=== COMPITO ASSEGNATO 1 ===
Restituisci ogni riga dei record che contiene la parola "confirm".

La tradizione delle “tavolate” di San Marzano di San Giuseppe, trae origine dell’usanza di bandire banchetti da offrire ai poveri ed ai forestieri nel giorno della festa di S. Giuseppe, in memoria dell’ ospitalità ricevuta dalla Sacra Famiglia durante la fuga in Egitto.
Nell’antica comunità arbereshe, che alcuni amano definire “Albania Tarantina”, la realizzazione delle tavolate era affidata alle donne di uno stesso quartiere, che si riunivano in casa per preparare le tredici pietanze, in ricordo dell’ Ultima Cena.
Le
tavolate o “mattre”, come vengono chiamate in arberisht,
venivano
allestite su tavolieri di legno e disposte lungo
la via principale che parte dalla Chiesa Madre.
Sovente prendevano l’aspetto
di veri e propri altarini
a
sette
piani (simbolo
dei sette sacramenti).
Si
utilizzano ancor oggi gli alimenti tipici della civiltà contadina:
olio, farina, pepe, pesce, legumi ed ortaggi. Non compaiono né
formaggio né carne perché costosi e perché la festa coincide con
il periodo di quaresima.
Il
piatto principale è il pane servito con finocchio ed un’ arancia;
segue l’ insalata, i “ lampascioni “ lessati con olio e pepe;
fave con olio, pepe ed un’ acciuga; ceci e fagioli conditi nello
stesso modo; cavolfiore lessato intero ed insaporito con olio e pepe;
riso con sugo ed un pezzetto di baccalà fritto; stoccafisso al sugo;
massa di San Giuseppe con olio, “spunzale” ed un pezzo di
baccalà; maccheroni lunghi fatti a mano e conditi con miele e
mollica di pane fritto; “carteddate” con pepe.
I
13 piatti potevano essere serviti per 3,5 o 15 “Santi” scelti tra
le famiglie più povere del paese, che rappresentavano la Sacra
Famiglia (da
sola o accompagnata da San Gioacchino e Sant’ Anna
o dai
dodici apostoli)
La
sera del 18
marzo,
dopo
la messa e
prima
dell’accensione di
un falò di proporzioni eccezionali di
cui parleremo in seguito, il
parroco benedice le tavolate e, dopo che i padroni di casa hanno
lavato le mani ai Santi ( gesto rituale che ricorda l’ Ultima
Cena), questi possono assaggiare le pietanze. Terminata la
rappresentazione il cibo viene offerto ai poveri e/o ai forestieri.
Negli anni addietro il rituale prevedeva che i santi facessero il
giro delle case dove erano state allestite le tavolate.
La benedizione del pane.
Il rito della benedizione del pane si ricollega all’ origine del culto del santo, protettore dei bisognosi. Il pane, nella forma circolare recante le iniziali di S. Giuseppe o il simbolo della croce, è senza dubbio uno dei protagonisti della festa.
Le donne devote preparano, nei due giorni precedenti i festeggiamenti, l’ impasto che lasciano lievitare per una notte intera. All’alba del 18 marzo viene portato nei forni a cuocere e tutto il paese è invaso dalla fragranza del pane caldo.

=== COMPITO ASSEGNATO 2 ===
Indica se ciascuna affermazione concorda con il brano sulle tavolate di San Giuseppe, rispondendo sì o no e citando testualmente le parole decisive del brano: (a) sulle tavolate non compaiono né formaggio né carne; (b) il pane viene portato a cuocere la sera del 18 marzo; (c) le donne del quartiere preparavano tredici pietanze.

Record da una fonte di dati
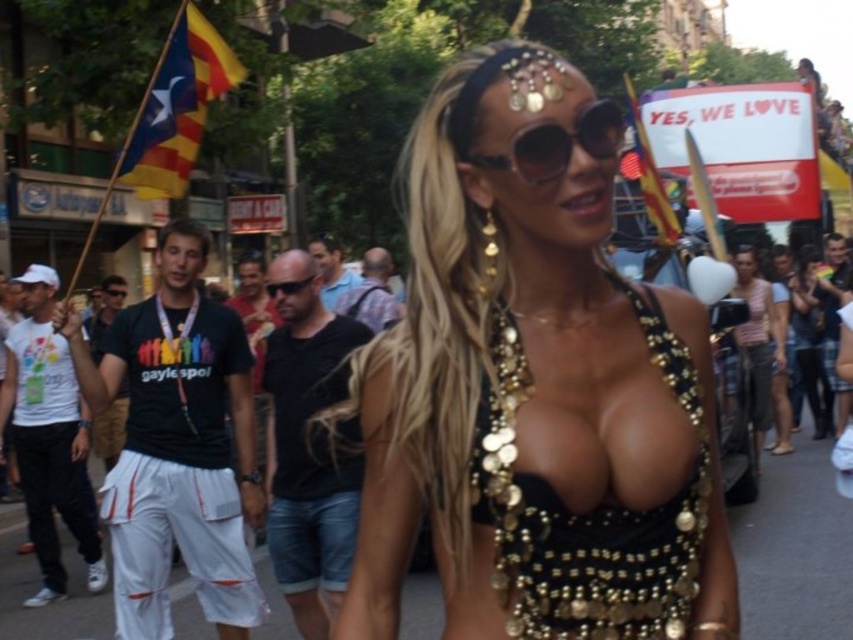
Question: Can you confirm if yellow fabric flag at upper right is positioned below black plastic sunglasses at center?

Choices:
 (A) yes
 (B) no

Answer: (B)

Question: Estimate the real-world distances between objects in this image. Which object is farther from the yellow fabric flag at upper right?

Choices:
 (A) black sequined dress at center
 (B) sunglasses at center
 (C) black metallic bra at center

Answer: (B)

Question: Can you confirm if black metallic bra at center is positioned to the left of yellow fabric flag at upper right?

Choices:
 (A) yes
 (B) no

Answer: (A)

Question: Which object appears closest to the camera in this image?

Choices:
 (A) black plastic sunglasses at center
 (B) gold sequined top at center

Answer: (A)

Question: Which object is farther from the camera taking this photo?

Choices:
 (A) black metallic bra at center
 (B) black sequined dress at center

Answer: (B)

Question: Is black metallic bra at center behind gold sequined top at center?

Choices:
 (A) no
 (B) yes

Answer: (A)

---

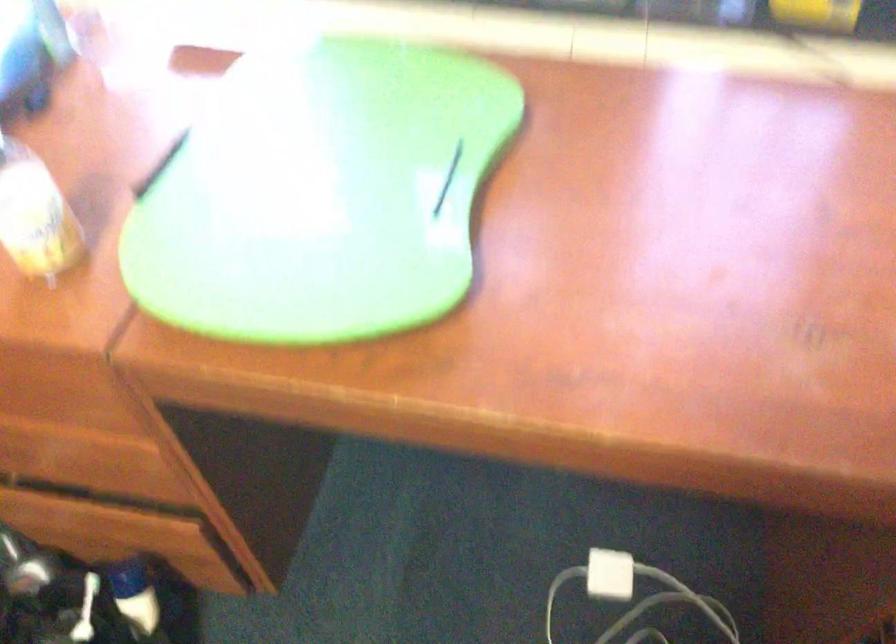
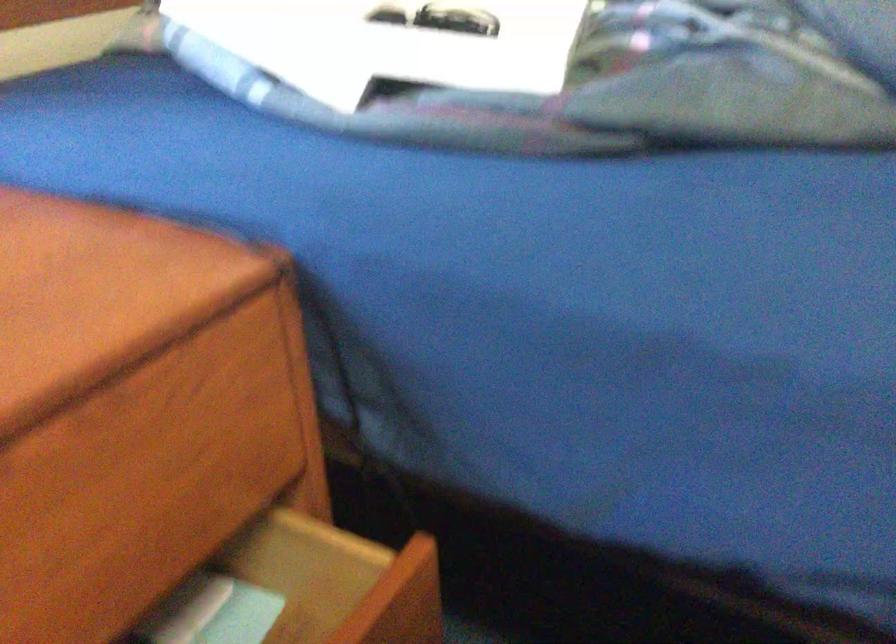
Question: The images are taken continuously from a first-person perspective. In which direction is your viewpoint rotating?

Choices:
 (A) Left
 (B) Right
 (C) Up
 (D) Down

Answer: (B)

=== RISULTATO 1 ===
Question: Can you confirm if yellow fabric flag at upper right is positioned below black plastic sunglasses at center?
Question: Can you confirm if black metallic bra at center is positioned to the left of yellow fabric flag at upper right?

=== RISULTATO 2 ===
(a) Sì: "Non compaiono né formaggio né carne".
(b) No: "All’alba del 18 marzo viene portato nei forni a cuocere".
(c) Sì: "per preparare le tredici pietanze".